Dell and Amazon Start Making a Positive Impact on VMware

Dell and Amazon are starting to make a positive impact on VMware. Once we learned about the Dell acquisition of EMC, there was a lot of speculation on how this acquisition would affect VMware moving forward. I believe we are starting to see some of the positive effects of this acquisition.

VMware has made an adjustment and changed the reporting dates of its calendar quarters to align with Dell’s. There have been some reports and indicators that VMware and Dell may be handling some of the larger enterprise licensing agreements (ELAs) directly and are driving mixed results from Dell’s partners. However, those partners are reporting a positive momentum with license renewals and new license sales of other applications in the VMware portfolio, especially in the cloud space.

At the same time, Dell’s contribution within the sales force has been ramping up ahead of schedule, and faster then what was expected for VMware, since some incentive adjustments have been put into place. These incentives offer a potential profitable path for the channel partner community itself. The biggest “buzz” for VMware in 2017 is the anticipation of the VMware and Amazon offerings that should be available later this year. These offerings are expected to be another boom for VMware, NSX, and vMotion technologies.

I believe that once VMware has perfected the ability to vMotion in and out of AWS at will, it will result in huge opportunities and foster growth for both Amazon and VMware. Amazon has been looking for a bigger footprint and presence in the corporate world, and this partnership presents a world of new opportunities as well as a depth of new use cases. It will also play a part in helping corporate customers looking to solidify and finalize their cloud strategies, which in turn should help to drive growth for both VMware and Amazon for at least the next five years, as well as for the cloud strategies that are being implemented. I also believe we will see some sort of internal AWS resource migrations. AWS vMotion should help companies regain control and accountability for resources currently deployed on AWS. This transparency and insight should encourage future migration of resources to AWS.

◆ What you need to do ◆
**A.** Write out the VMware article again from "Dell and Amazon Start" up to and including "the cloud space.", switching "reporting dates" to "reporting periods".
**B.** According to the VMware article, what did VMware change to align with Dell?
**C.** Carry on the article about Dell, Amazon and VMware after its final sentence.

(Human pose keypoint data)

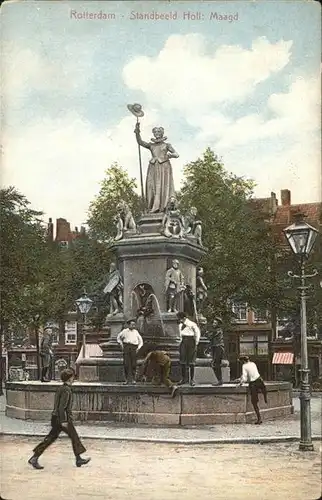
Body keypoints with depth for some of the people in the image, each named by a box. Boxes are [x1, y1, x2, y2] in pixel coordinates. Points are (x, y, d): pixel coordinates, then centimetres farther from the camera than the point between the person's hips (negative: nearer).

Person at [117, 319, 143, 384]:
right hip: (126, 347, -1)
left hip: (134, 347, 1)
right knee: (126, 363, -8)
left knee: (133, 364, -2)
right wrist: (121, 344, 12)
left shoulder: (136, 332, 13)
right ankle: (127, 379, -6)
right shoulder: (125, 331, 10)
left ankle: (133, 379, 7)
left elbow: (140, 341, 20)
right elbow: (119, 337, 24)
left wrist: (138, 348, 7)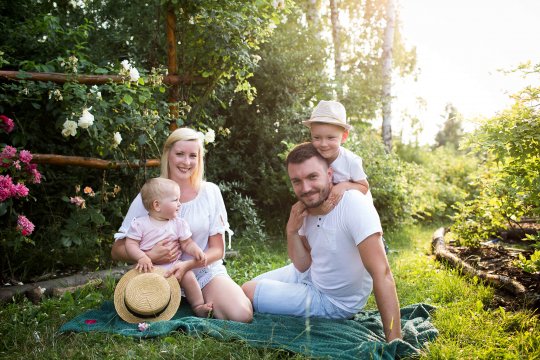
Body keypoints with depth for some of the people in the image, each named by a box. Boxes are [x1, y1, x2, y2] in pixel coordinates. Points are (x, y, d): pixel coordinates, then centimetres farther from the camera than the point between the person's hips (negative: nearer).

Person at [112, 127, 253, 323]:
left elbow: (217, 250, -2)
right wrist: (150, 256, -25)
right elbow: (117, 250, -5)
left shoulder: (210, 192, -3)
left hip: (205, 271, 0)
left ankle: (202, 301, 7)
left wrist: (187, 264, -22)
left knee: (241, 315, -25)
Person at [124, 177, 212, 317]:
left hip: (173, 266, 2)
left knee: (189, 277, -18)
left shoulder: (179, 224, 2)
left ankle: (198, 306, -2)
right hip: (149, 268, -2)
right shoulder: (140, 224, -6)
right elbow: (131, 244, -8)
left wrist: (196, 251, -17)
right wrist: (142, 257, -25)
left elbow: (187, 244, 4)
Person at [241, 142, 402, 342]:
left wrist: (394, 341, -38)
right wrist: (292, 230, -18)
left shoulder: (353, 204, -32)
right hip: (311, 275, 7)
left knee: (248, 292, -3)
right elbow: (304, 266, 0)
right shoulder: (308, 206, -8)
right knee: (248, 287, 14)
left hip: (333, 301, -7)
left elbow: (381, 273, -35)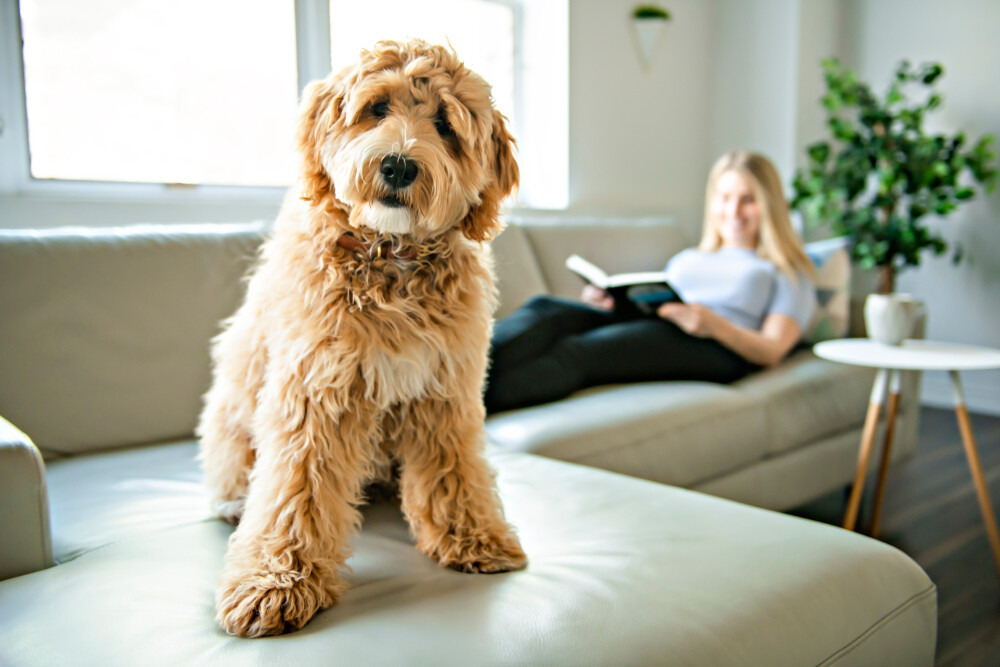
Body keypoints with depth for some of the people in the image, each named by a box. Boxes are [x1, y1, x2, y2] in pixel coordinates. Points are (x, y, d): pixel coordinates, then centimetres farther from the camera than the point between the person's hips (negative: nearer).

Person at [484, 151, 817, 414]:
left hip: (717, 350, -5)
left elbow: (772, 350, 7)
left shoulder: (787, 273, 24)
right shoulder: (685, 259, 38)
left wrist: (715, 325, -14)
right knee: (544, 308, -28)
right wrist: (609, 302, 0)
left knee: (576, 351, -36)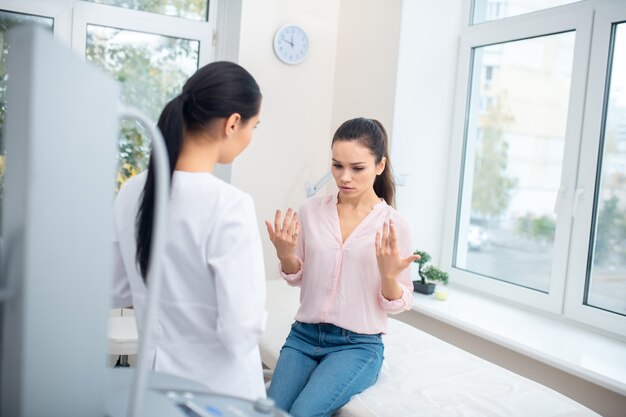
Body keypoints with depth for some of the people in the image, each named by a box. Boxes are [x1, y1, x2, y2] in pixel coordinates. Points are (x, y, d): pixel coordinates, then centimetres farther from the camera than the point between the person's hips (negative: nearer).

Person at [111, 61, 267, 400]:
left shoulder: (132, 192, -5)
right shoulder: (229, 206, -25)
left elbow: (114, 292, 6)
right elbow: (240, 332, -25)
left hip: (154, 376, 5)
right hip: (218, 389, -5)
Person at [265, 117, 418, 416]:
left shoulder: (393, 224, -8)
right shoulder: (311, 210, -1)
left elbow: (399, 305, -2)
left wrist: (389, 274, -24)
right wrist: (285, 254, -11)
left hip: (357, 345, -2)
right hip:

--

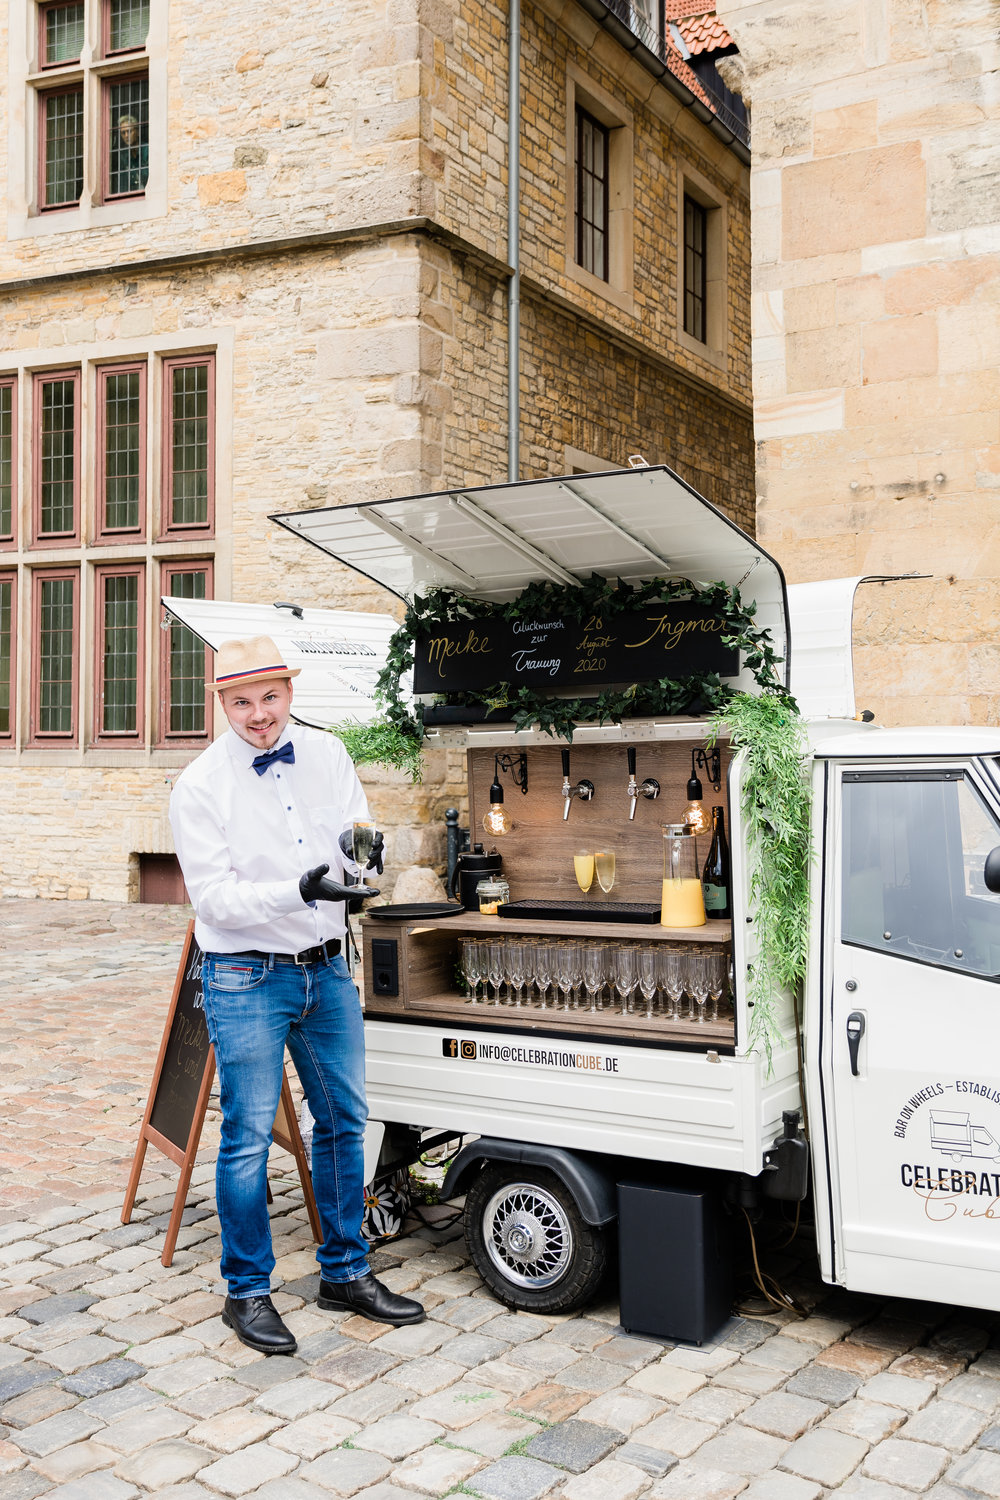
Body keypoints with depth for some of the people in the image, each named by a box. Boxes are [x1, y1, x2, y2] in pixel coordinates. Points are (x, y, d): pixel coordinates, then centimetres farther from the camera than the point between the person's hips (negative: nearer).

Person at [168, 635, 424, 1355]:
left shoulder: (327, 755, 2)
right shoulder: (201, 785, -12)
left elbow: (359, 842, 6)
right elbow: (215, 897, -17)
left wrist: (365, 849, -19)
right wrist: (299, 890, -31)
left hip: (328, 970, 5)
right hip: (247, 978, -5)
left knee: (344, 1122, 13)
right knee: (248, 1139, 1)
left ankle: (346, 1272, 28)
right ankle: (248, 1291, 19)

◆ Your responses ◆
**A.**
Dell and Amazon Start Making a Positive Impact on VMware

Dell and Amazon are starting to make a positive impact on VMware. Once we learned about the Dell acquisition of EMC, there was a lot of speculation on how this acquisition would affect VMware moving forward. I believe we are starting to see some of the positive effects of this acquisition.

VMware has made an adjustment and changed the reporting periods of its calendar quarters to align with Dell’s. There have been some reports and indicators that VMware and Dell may be handling some of the larger enterprise licensing agreements (ELAs) directly and are driving mixed results from Dell’s partners. However, those partners are reporting a positive momentum with license renewals and new license sales of other applications in the VMware portfolio, especially in the cloud space.

**B.** It changed the reporting dates of its calendar quarters.

**C.**
In multiple conversations with some of my peers, I have heard a repeated theme of the corporate push to the cloud. This has been the mantra for the last couple of years. Unfortunately, for some corporations, while this was a task that looked great in a PowerPoint presentation, the implementation was something else entirely. One of the most common themes of these conversations was companies’ lack of understanding of and control over the company resources that have been deployed to AWS. Companies get their bill from Amazon and in some cases are left wondering what kind of data they have in the public cloud now. Add to that the new security issues as of late, such as the WannaCry ransomware.

Are corporate resources in compliance with corporate IT standards and procedures? How many rogue resources are there? What kind of risk does this bring to the corporation? These are some of the reasons why I believe corporations will be willing to jump on the VMware and Amazon bandwagon sooner rather than later. This has the potential to reshape or at least be responsible for adjusting some of the cloud strategies that are currently being implemented.

I have heard rumors that the first two AWS/VMware regions will launch in mid-July. VMware customers appear to be requesting the product and wish to be part of the initial rollout, migrating existing legacy on-site workloads into the cloud, with greater scale opportunities and better control and insight than is available for preexisting application.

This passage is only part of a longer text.